WORK INSTRUCTION:
In the material below, find the line that contains "Publications" and the line that contains "The machine has", then write out exactly those two lines and everything between them.
****************
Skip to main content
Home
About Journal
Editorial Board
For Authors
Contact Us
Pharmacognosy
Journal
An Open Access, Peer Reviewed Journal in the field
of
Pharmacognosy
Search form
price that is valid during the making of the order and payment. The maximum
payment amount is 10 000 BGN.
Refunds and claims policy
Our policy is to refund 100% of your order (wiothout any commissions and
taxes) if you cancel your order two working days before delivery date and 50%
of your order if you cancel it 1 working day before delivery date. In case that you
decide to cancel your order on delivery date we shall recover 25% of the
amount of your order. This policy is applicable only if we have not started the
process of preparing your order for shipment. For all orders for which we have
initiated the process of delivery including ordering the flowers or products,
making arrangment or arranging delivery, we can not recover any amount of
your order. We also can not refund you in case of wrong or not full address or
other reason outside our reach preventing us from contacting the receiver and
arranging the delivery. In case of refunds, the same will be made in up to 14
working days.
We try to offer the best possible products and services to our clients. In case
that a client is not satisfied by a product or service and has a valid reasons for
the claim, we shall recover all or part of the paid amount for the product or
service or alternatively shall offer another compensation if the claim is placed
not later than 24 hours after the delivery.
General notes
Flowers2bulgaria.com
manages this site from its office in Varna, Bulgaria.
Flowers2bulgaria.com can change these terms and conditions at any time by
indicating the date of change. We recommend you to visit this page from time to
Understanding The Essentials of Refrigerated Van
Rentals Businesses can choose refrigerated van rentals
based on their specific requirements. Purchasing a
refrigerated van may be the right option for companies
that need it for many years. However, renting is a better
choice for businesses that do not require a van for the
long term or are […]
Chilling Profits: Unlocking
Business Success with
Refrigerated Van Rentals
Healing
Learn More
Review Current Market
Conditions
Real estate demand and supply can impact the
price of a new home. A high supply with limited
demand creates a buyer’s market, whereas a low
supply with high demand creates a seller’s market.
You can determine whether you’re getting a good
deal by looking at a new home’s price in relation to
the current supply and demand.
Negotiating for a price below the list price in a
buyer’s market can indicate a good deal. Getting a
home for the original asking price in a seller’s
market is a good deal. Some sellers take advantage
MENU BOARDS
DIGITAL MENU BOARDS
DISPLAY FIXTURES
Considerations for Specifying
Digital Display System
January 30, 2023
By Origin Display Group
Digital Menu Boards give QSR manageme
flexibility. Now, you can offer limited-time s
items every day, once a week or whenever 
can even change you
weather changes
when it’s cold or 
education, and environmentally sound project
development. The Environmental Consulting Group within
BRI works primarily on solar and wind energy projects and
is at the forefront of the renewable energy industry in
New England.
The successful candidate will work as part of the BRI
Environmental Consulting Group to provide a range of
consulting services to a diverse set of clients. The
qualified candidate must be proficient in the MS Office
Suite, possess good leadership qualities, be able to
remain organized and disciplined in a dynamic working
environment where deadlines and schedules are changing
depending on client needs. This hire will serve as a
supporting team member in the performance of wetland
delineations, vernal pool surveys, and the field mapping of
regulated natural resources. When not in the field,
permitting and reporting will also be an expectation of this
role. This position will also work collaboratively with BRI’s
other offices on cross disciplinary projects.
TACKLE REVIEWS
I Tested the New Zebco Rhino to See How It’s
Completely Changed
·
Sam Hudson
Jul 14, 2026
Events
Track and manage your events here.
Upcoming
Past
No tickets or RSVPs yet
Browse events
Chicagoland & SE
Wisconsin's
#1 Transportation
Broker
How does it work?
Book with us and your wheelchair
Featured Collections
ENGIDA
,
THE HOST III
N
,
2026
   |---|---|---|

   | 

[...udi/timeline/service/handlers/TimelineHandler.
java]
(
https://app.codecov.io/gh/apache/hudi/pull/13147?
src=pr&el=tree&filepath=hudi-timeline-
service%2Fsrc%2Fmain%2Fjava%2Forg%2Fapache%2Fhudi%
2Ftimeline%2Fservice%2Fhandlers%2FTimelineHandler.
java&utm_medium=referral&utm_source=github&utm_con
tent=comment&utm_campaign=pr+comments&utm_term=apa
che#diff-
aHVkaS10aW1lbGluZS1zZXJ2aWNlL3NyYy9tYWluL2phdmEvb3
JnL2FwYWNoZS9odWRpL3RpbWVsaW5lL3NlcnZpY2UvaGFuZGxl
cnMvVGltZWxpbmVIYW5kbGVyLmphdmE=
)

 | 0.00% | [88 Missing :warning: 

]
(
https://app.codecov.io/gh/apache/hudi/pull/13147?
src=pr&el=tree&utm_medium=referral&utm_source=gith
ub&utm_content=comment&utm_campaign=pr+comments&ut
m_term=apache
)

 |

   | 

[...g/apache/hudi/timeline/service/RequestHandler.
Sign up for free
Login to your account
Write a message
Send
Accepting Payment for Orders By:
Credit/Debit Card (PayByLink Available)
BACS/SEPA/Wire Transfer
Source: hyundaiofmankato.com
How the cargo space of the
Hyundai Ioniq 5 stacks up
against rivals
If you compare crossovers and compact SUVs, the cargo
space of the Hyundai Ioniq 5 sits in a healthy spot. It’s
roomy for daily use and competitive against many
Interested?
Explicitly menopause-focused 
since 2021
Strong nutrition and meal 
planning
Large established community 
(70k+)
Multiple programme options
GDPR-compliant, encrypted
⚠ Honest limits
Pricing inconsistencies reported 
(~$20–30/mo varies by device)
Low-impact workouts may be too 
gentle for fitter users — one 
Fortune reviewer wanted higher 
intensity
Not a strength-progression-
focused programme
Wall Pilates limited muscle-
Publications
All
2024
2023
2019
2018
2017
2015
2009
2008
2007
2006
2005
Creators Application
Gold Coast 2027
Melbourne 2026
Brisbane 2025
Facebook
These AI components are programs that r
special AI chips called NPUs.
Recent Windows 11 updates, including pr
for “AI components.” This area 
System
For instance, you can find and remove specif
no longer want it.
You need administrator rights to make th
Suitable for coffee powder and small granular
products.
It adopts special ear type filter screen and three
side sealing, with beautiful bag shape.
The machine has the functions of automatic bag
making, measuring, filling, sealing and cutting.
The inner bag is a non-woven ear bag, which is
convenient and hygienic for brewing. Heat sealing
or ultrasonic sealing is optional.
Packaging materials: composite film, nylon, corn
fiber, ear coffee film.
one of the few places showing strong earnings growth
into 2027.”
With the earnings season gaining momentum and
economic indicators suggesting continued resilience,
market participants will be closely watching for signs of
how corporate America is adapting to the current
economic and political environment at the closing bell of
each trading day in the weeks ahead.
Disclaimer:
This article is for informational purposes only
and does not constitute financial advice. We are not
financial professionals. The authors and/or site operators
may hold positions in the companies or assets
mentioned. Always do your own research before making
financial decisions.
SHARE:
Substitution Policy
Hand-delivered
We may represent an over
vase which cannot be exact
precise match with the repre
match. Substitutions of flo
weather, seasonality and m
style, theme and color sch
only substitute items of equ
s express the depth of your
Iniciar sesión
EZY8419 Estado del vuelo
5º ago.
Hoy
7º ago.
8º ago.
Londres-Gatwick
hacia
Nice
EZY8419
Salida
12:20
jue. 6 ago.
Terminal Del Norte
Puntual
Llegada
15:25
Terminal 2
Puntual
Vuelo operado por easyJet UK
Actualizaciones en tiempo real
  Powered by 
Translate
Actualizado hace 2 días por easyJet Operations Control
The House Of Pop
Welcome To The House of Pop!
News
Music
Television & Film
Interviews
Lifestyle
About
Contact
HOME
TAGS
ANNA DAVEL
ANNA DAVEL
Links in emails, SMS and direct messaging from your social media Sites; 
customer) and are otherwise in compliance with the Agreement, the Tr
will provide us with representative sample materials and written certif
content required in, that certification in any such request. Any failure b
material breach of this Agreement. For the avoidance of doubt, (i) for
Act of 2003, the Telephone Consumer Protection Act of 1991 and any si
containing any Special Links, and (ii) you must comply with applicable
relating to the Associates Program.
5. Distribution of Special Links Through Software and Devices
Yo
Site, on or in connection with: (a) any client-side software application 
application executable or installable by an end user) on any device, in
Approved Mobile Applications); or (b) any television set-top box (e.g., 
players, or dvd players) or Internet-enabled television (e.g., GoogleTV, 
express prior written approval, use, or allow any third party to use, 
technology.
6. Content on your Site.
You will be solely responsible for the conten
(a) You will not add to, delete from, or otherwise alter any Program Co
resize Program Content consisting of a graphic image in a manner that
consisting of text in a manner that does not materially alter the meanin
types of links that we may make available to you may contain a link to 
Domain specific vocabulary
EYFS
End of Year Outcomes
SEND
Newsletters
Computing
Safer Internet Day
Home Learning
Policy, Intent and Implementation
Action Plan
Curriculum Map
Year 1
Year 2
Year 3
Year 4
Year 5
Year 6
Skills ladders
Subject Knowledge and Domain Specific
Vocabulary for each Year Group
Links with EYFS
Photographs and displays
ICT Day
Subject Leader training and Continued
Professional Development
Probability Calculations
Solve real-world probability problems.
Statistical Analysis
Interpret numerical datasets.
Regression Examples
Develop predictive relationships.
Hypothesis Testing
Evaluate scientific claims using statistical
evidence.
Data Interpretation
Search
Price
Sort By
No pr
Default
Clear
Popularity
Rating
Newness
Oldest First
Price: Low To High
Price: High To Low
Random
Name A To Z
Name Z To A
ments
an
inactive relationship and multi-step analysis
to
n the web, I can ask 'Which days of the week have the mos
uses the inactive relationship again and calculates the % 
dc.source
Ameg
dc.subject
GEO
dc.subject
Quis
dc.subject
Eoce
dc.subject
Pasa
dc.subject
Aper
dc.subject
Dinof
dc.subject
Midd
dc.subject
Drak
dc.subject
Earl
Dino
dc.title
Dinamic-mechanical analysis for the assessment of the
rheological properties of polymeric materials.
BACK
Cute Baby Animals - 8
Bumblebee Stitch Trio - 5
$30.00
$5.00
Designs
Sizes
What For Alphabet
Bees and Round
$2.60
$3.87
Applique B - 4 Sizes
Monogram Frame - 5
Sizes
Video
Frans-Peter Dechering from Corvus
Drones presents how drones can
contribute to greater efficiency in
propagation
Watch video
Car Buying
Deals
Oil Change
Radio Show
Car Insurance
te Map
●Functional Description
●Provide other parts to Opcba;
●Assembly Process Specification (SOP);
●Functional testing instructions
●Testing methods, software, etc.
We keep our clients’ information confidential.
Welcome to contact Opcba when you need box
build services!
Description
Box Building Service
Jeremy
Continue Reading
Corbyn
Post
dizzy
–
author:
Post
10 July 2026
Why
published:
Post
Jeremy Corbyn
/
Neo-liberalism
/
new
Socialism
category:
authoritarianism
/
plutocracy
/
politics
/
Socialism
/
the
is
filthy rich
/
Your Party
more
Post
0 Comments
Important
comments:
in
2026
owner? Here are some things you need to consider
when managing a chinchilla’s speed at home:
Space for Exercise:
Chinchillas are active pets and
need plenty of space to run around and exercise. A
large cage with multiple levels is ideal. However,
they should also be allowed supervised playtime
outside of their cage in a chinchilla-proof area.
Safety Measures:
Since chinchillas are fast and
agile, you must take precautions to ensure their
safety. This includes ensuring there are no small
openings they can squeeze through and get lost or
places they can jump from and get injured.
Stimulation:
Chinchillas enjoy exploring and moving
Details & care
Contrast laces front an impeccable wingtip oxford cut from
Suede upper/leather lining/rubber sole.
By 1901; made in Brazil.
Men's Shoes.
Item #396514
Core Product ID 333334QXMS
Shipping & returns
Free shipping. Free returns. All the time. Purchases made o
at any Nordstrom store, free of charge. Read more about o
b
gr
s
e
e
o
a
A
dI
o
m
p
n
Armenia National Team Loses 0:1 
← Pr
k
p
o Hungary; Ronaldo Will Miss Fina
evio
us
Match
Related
****************
WRITTEN REPLY:
Publications
All
2024
2023
2019
2018
2017
2015
2009
2008
2007
2006
2005
Creators Application
Gold Coast 2027
Melbourne 2026
Brisbane 2025
Facebook
These AI components are programs that r
special AI chips called NPUs.
Recent Windows 11 updates, including pr
for “AI components.” This area 
System
For instance, you can find and remove specif
no longer want it.
You need administrator rights to make th
Suitable for coffee powder and small granular
products.
It adopts special ear type filter screen and three
side sealing, with beautiful bag shape.
The machine has the functions of automatic bag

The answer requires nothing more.